A caller to the show, long-time Middle East analyst Jeffrey Blankfort , commented that he felt it was highly inappropriate and condescending for Chomsky, a Jewish-American who had lived on a Kibbutz and says that he supports Israel, to tell Palestinians what’s good for them. Blankfort has long criticized Chomsky’s perspective on the lobby.
During the interview, Chomsky said that he has long favored a binational state. He said that he felt that the call for a “single, secular, democratic state” did not make much sense, suggesting that calls for one state were “rhetorical” and did not “rise to the state of advocacy” because proponents had not sketched out a path of how to get there. He did not comment on the books on this subject by Ali Abunimah and Virginia Tilley , which contain in-depth discussions on this approach.

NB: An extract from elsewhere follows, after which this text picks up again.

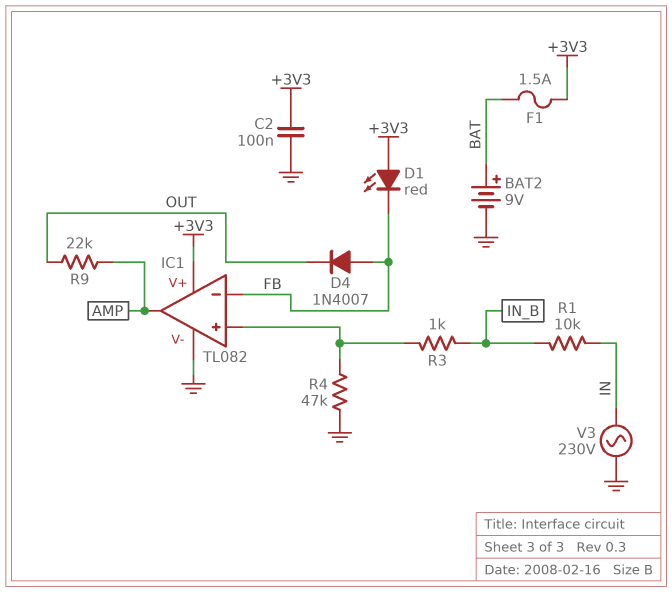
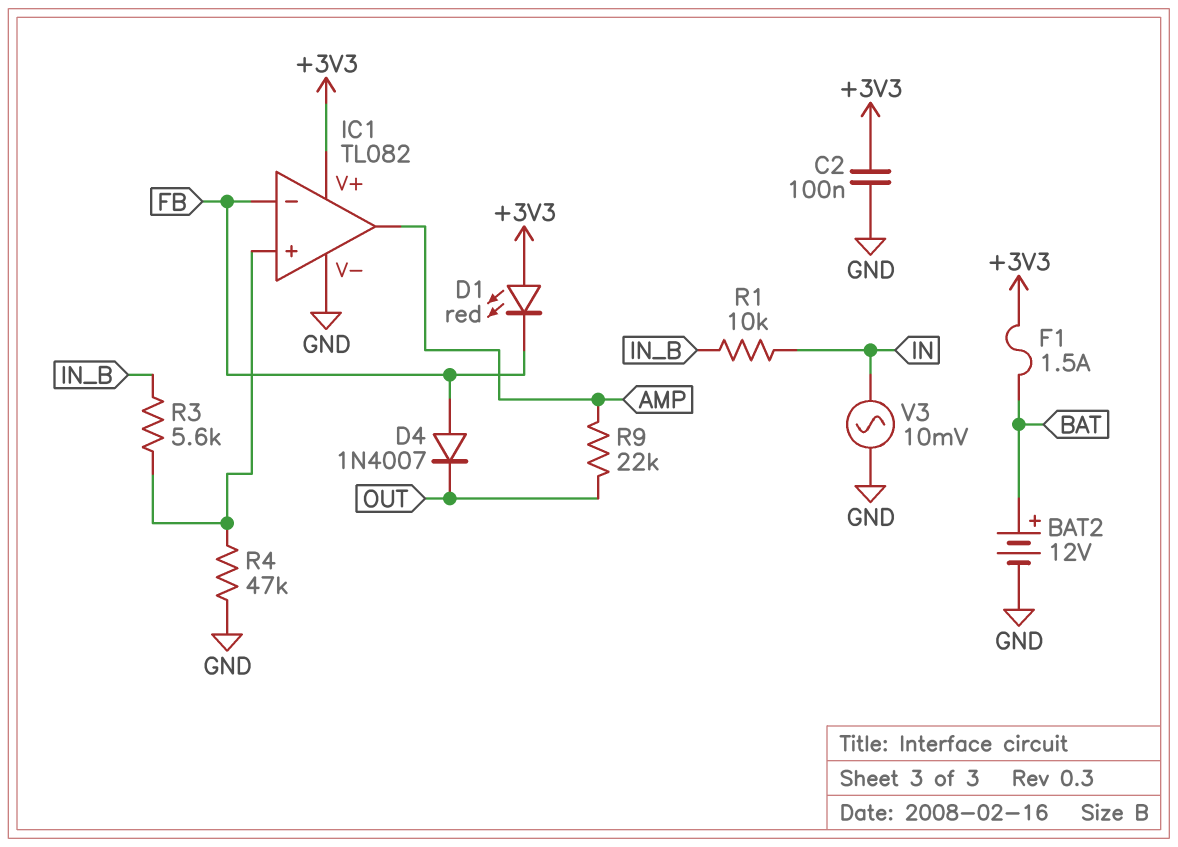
BAT2: 9V (plus BAT, minus GND) -> 12V (plus BAT, minus GND)
R3: 1k (IC1/in+, IN_B) -> 5.6k (IC1/in+, IN_B)
V3: AC 230V (GND, IN) -> AC 10mV (GND, IN)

Because technical problems caused occasional problems during the program, Weir, who is also executive director of If Americans Knew, has invited Chomsky to come on the show again so that he may explain his position further. Chomsky accepted the invitation and will appear again in a few months when his schedule permits.
The interview, in which Chomsky also discusses other aspects of the Israel-Palestinian conflict, can be heard in full on the CNI: Jerusalem Calling section of the WS Radio website. Outgoing CNI President Eugene Bird says that CNI will post a transcript on the CNI website within a few days.